(FRAGMENTO PARA LEER)
----
Para comenzar, al diseño y aplicación de las disposiciones migratorias cubanas se incorporó la idea del inmigrante indeseado, "calificativo que valoraba ciertas presencias como amenazas a la unidad cultural y biológica de las sociedades de acogida" (Yankelevich, 2015, p. 11). En paralelo, la influencia política de los Estados Unidos y las posturas contenidas en el Acta de Exclusión de 188221 determinaron la adopción de principios equivalentes en la legislación migratoria cubana. Estos fueron asentados en la Orden Militar n°. 155 (1902), según la cual "no será legal que ningún trabajador chino venga á Cuba procedente de ningún puerto ó lugar extranjero" (Cuba, 1902, p. 690). De conformidad con ella, solo escapaban a la prohibición de entrar al país los funcionarios diplomáticos chinos, los comerciantes, los turistas y los estudiantes, así como aquellos residentes en la isla antes de abril de 1899 (Cuba, 1902, pp. 690-691).
----
(TAREAS PENDIENTES)
[1] Según el fragmento sobre la legislación migratoria cubana, ¿qué grupos escapaban a la prohibición de entrar al país? Enuméralos todos.
[2] ¿Cómo seguiría el fragmento sobre la legislación migratoria cubana? Continúalo a partir de su última oración.

(EXTRACTO DE DATOS)
----
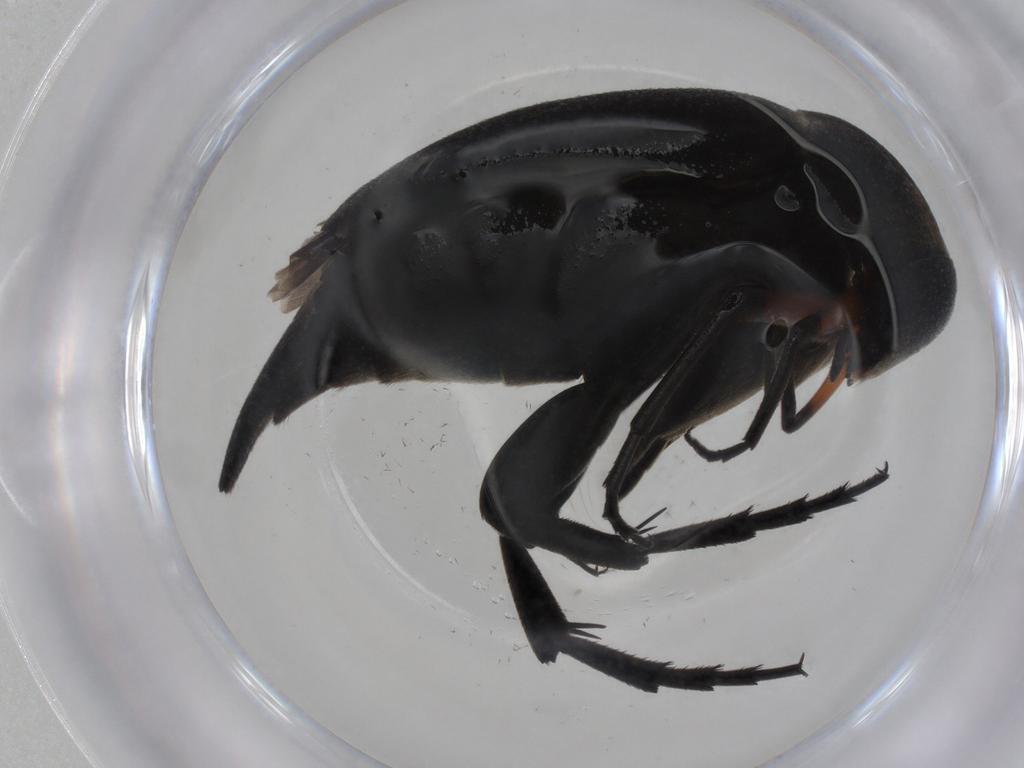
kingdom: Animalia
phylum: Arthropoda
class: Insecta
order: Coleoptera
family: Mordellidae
----
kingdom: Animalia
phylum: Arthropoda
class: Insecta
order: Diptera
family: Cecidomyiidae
----
(RESPUESTAS)
[1]
- Los funcionarios diplomáticos chinos
- Los comerciantes
- Los turistas
- Los estudiantes
- Los residentes en la isla antes de abril de 1899

[2]
Aunque se mantuvo vigente la primera mitad del siglo XX, la Orden Militar n.° 155 y los decretos posteriores que regularon su ejercicio no se aplicaron con rigor o sistematicidad. Baste mencionar que entre 1907 y 1921 el consulado de China en Cuba fue facultado para determinar quiénes de entre sus nacionales podían ingresar a territorio cubano; o que de 1917 a 1921 se suspendió la aplicación de la orden cuando el alza de precios de la azúcar creada por la Primera Guerra Mundial elevó la demanda de mano de obra barata en el sector (Herrera y Castillo, 2003, pp. 2023). A lo que habría que agregar el frecuente arribo de chinos por vías no formales, apelando al contrabando, a la corrupción y a redes diaspóricas transnacionales,22 que burlaron la exclusión legal (Young, 2014, pp. 261-269). En consecuencia, si bien la población asiática radicada en la isla mostró una tendencia a la baja en los censos de 1899, de 1907 y de 1919, su número oficial se disparó de 10 300 individuos procedentes de China registrados ese último año a 24 647 contabilizados en 1931 (Herrera y Castillo, 2003, p. 37).23
Esta alza de la inmigración coincidió con el afianzamiento de la comunidad china como una colectividad organizada y desdoblada en numerosas asociaciones de distinto perfil (clánicas, recreativas, económicas, políticas, etc.).24 De entre ellas destacaban el Casino Chung Wah y la Cámara de Comercio China de Cuba, instituciones controladas por opulentos importadores-almacenistas, que se adjudicaron la condición de voceros de sus paisanos, asumiendo su representación y defensa pública. Desde finales del siglo XIX fue patente el asentamiento de los chinos en espacios urbanos y la proliferación de colonias étnicas25 repartidas por todo el país, siendo el Barrio Chino de La Habana el enclave más importante (Herrera y Castillo, 2003, pp. 36-37). Este entorno favoreció el aumento significativo de la intervención de los asiáticos en la economía cubana, sobre todo en la gestión de establecimientos orientados al comercio y los servicios. En cifras porcentuales, pasaron de manejar el 12,27 % de las fondas, el 23 % de los puestos de frutas y el 13 % de las lavanderías en 1910 a encargarse, respectivamente, del 29,50 %, el 55 % y el 57 % en 1927 (Herrera y Castillo, 2003, pp. 39-42).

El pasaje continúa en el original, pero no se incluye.